_Data_
"""

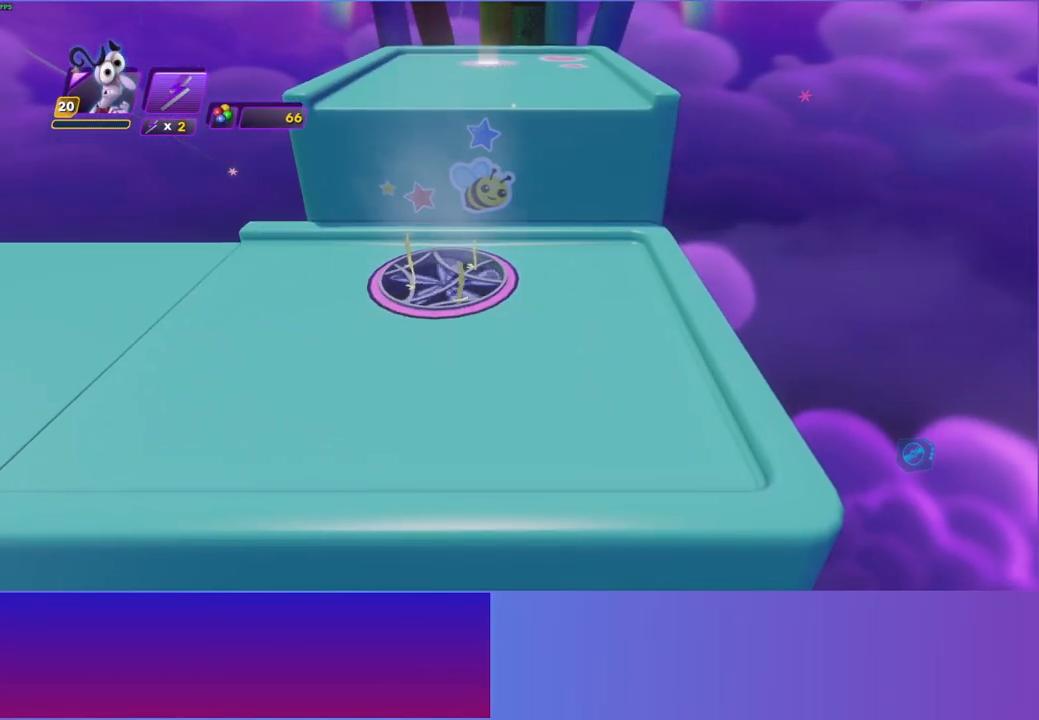
{"buttons": [], "left_stick": "center", "right_stick": "center", "events": []}
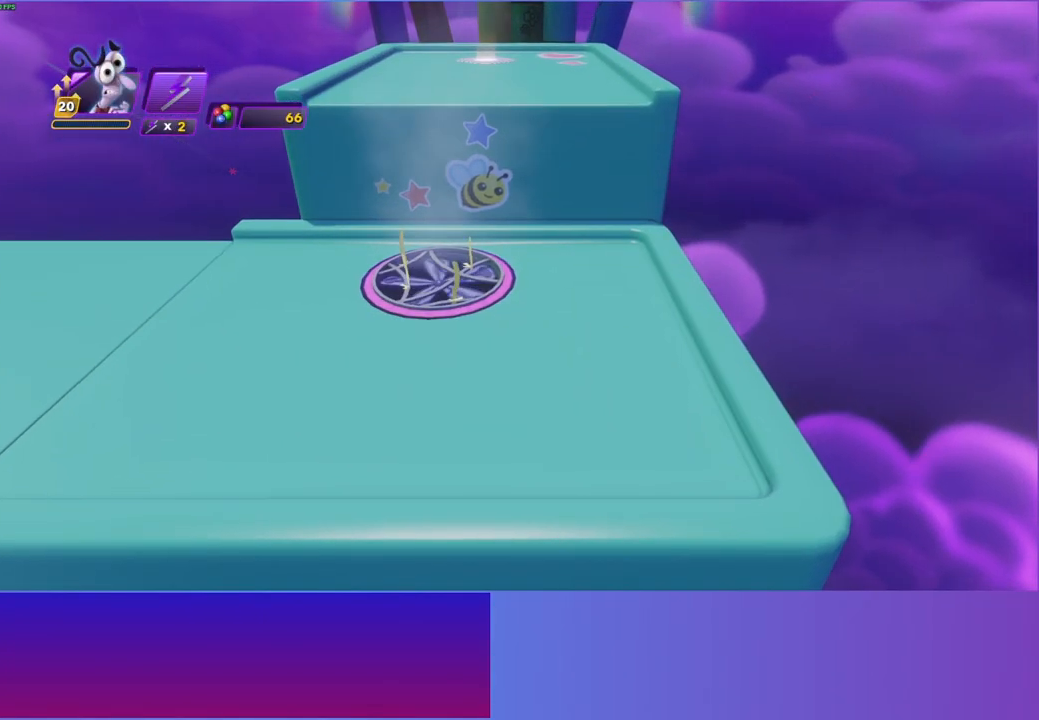
{"buttons": [], "left_stick": "center", "right_stick": "center", "events": []}
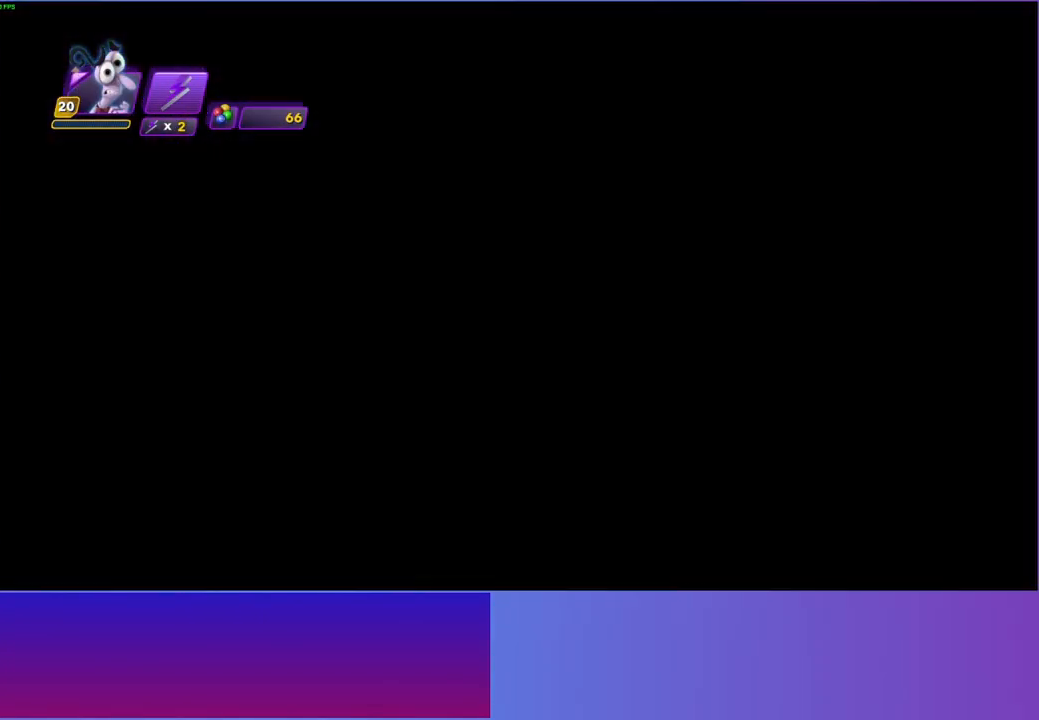
{"buttons": [], "left_stick": "center", "right_stick": "center", "events": []}
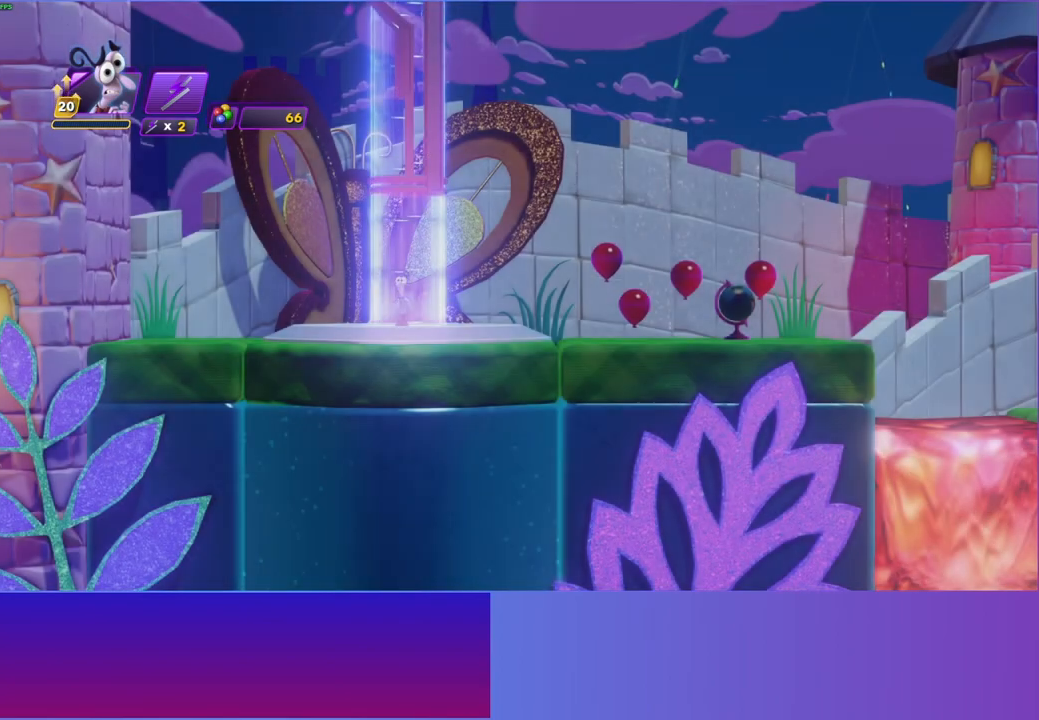
{"buttons": [], "left_stick": "right", "right_stick": "center", "events": [[433, "left_stick", "right"]]}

"""

_Exercise details_
Every line above should be copied exactly, apart from any pictures.

_Result of this exercise_
{"buttons": [], "left_stick": "center", "right_stick": "center", "events": []}
{"buttons": [], "left_stick": "center", "right_stick": "center", "events": []}
{"buttons": [], "left_stick": "center", "right_stick": "center", "events": []}
{"buttons": [], "left_stick": "right", "right_stick": "center", "events": [[433, "left_stick", "right"]]}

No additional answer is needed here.